CHICAGO – Boeing Co.’s boss is pushy, aggressive and loath to compromise.
That’s the way Harry Stonecipher sees himself – with no punches pulled.
The plainspoken son of a Tennessee coal miner seems to be what the aerospace giant needed at a time when its defense business was drifting into trouble and uncertainty. Formerly the company’s chief operating officer, Stonecipher marched out of a golf-filled, 11/2-year retirement in Florida and into the chief executive’s suite in December.
So far, this old-school manager appears to have restored order. The year after Boeing was buffeted by contract scandals, the company’s stock price is up 30 percent, the business outlook has improved and so has morale at its signature commercial aircraft unit despite the protracted aviation slowdown since 2001.
Much of that resurgence is due to brightened industry prospects, heavy U.S. military spending and the new 7E7 airplane project that was conceived on the watch of his predecessor, Phil Condit. But a significant amount of the credit also goes to the craggy-faced, gravel-voiced Stonecipher, who at 68 appears to be reveling in a return to long workdays and in imposing his style of decisiveness and financial discipline.
“I tell people ‘There are no action items that are on my desk when I leave at night – none,’” Boeing’s president and CEO said in a recent interview.

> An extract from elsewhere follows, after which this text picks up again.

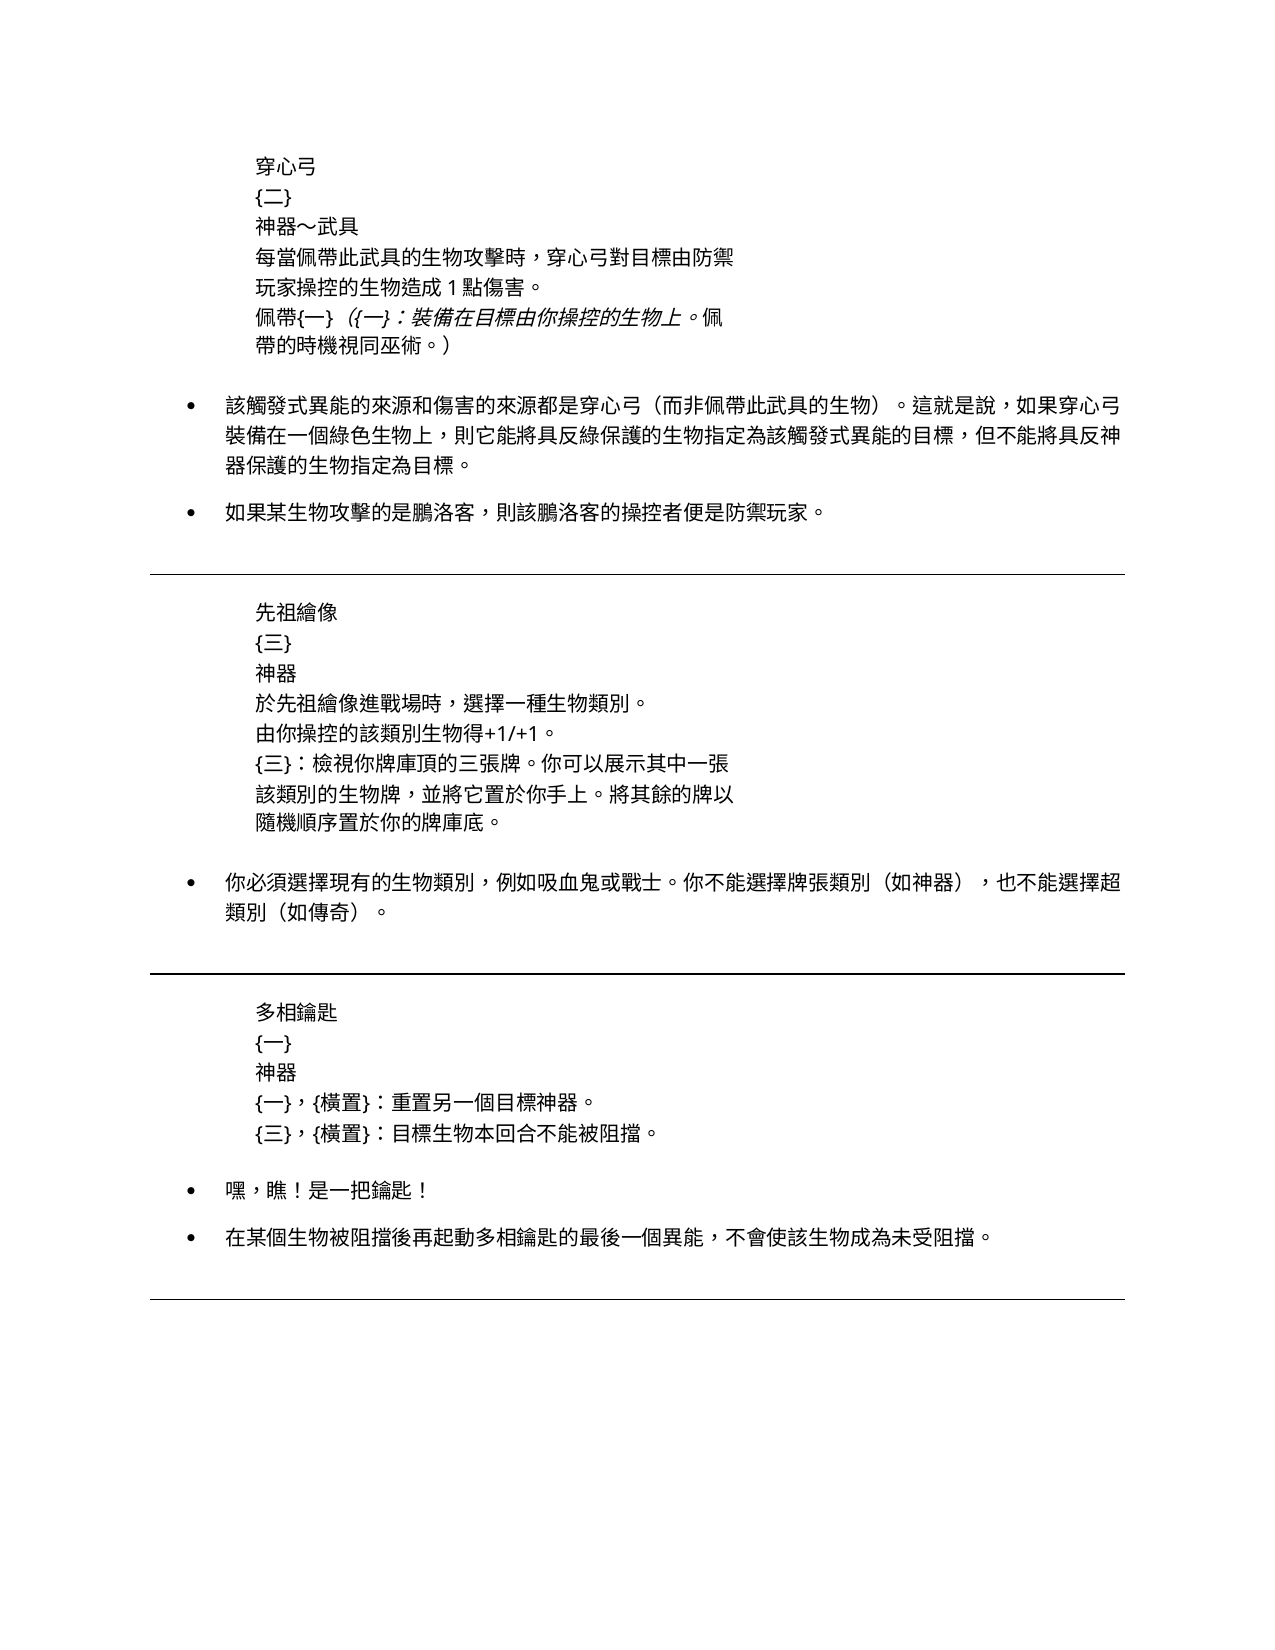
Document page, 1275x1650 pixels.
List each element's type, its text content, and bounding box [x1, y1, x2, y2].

Besides trying to restore the company’s sullied reputation, Stonecipher’s top priority has been to save a multibillion-dollar tanker deal with the Air Force. That deal remains in limbo amid a series of investigations. Acknowledging that some employees did “really dumb things,” he has been assuring Capitol Hill and the Pentagon that the company is not “a bunch of crooks.”
And he’s not hunkering down when it comes to Airbus, which surpassed Boeing to become the world’s No. 1 airplane maker last year – Stonecipher has been on the attack against the rival recently for what he calls unfair European government support.
Boeing has a long way to go to overcome its ethical missteps. But there seems to be a consensus that, as aerospace analyst Nicolas Owens of Morningstar Inc. put it, Stonecipher has done “a pretty good job” so far.
With Boeing reeling from the ethics charges, he “took the offensive a little bit and started trying to address that issue in Washington rather than trying to wait for the next phone call from the Department of Justice,” the analyst said.
In addition to working the phones and walking the corridors on frequent trips to Washington, Stonecipher has overhauled ethics policies and required every employee to sign a new code of conduct or lose their job.
Initially a college dropout, Stonecipher joined General Motors as a lab technician and spent four years with the company before going back to school to get a physics degree. Following a quarter-century at General Electric’s aircraft engine division, he served as chief executive of Rockford, Ill.-based aeronautic supplier Sundstrand Corp. and then McDonnell Douglas Corp., which he merged with the Condit-led Boeing in 1997.
An unrelenting focus on costs alienated Boeing’s unions during his stint as president and chief operating officer from 1997-2001. As a result, his appointment as CEO was greeted by employees with trepidation.
But, aware of his anti-union image, Stonecipher has taken more pains as CEO to keep the workforce behind him.
“Harry Stonecipher as CEO is a different person from Harry Stonecipher as chief operating officer,” said Charles Bofferding, executive director of the Society of Professional Engineering Employees in Aerospace, who lauded him for establishing a new incentive plan for Wichita employees in a contract ratified this month.
Seemingly encouraging the notion of a “softer” Stonecipher, the CEO disputes the stern, “no-nonsense” label often applied to him, saying he tries to bring a light touch to everything he does. Witness the life-size cardboard cutout of him that greets visitors to his 36th-floor corner office.
His protest is mild, however. After all, there are benefits to having a tough-guy reputation.
“I do get pretty intense sometimes,” he acknowledged. “I won’t spend any time trying to change that (image) at all. Because, quite frankly, the people who hire me and pay me, that’s what they want – they want no-nonsense.”